Lent is a time to remember. It is a time to “put back together” the broken pieces of the necessary, sustaining relationships with God and others within our very selves. Psalm 51, the Miserere, can guide us. The psalmist invites us to ask God for a clean heart and steadfast spirit. We ask God to breathe back into us the life that we deny when we exalt ourselves and fail to love God, our neighbors, and our lovingly created earth. When we accept the ever present offer of grace in the Spirit, the words of our mouths and deeds of our hands praise God.

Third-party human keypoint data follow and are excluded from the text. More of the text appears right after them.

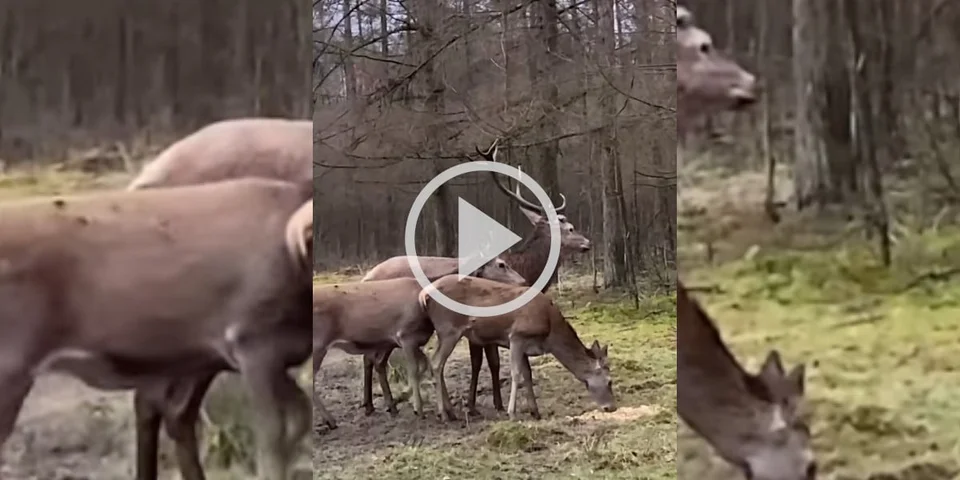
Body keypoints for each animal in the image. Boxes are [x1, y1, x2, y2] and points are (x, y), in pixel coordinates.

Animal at [314, 261, 526, 427]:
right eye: (501, 264)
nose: (523, 281)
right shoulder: (405, 336)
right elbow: (415, 370)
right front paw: (419, 408)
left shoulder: (416, 340)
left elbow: (427, 366)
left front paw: (446, 409)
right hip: (319, 344)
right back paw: (332, 420)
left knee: (376, 363)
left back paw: (382, 407)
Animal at [416, 275, 616, 421]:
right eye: (610, 381)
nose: (611, 407)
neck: (550, 332)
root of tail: (423, 296)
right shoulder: (517, 336)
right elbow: (516, 373)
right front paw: (511, 413)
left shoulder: (526, 346)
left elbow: (528, 374)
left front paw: (535, 411)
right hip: (449, 329)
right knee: (436, 363)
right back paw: (443, 413)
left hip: (444, 332)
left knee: (437, 364)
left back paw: (450, 411)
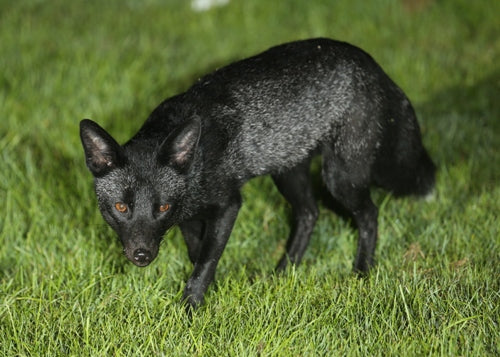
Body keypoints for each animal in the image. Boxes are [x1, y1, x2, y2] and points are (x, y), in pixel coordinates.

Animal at [79, 37, 434, 308]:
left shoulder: (228, 205)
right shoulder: (188, 217)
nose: (142, 255)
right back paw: (283, 272)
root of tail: (372, 64)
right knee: (310, 213)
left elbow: (205, 262)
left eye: (162, 207)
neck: (198, 163)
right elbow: (197, 254)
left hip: (340, 178)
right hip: (288, 173)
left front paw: (190, 308)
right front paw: (207, 292)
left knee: (369, 214)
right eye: (120, 207)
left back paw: (361, 271)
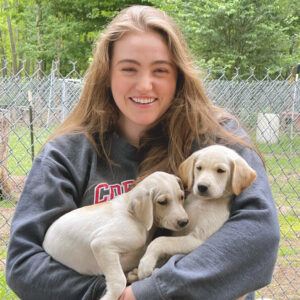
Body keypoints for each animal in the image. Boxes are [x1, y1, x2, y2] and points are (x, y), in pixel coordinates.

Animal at [42, 171, 188, 300]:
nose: (184, 222)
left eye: (181, 197)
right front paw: (109, 297)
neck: (133, 215)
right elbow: (119, 281)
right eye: (162, 202)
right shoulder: (102, 244)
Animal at [137, 145, 256, 284]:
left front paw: (145, 263)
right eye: (199, 168)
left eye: (221, 170)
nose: (202, 187)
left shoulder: (197, 239)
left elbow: (161, 241)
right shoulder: (180, 229)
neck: (202, 202)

The title of Pope Francis’s encyclical Laudato si’, highlights this praise in the context of integral ecology, by which we learn of our interdependence upon each other and our biotic and abiotic partners in this common patrimony. Francis notes that, “Admittedly, Christians have not always appropriated and developed the spiritual treasures bestowed by God upon the Church, where the life of the spirit is not dissociated from the body or from nature or from worldly realities, but lived in and with them, in communion with all that surrounds us” (Francis, Laudato si’, n. 216). In this Lenten season let us remember and be remembered by God through the Spirit:
Come Holy Spirit, fill the hearts of your faithful and kindle in them the fire of your love. Send forth your Spirit and they shall be created. And You shall renew the face of the earth.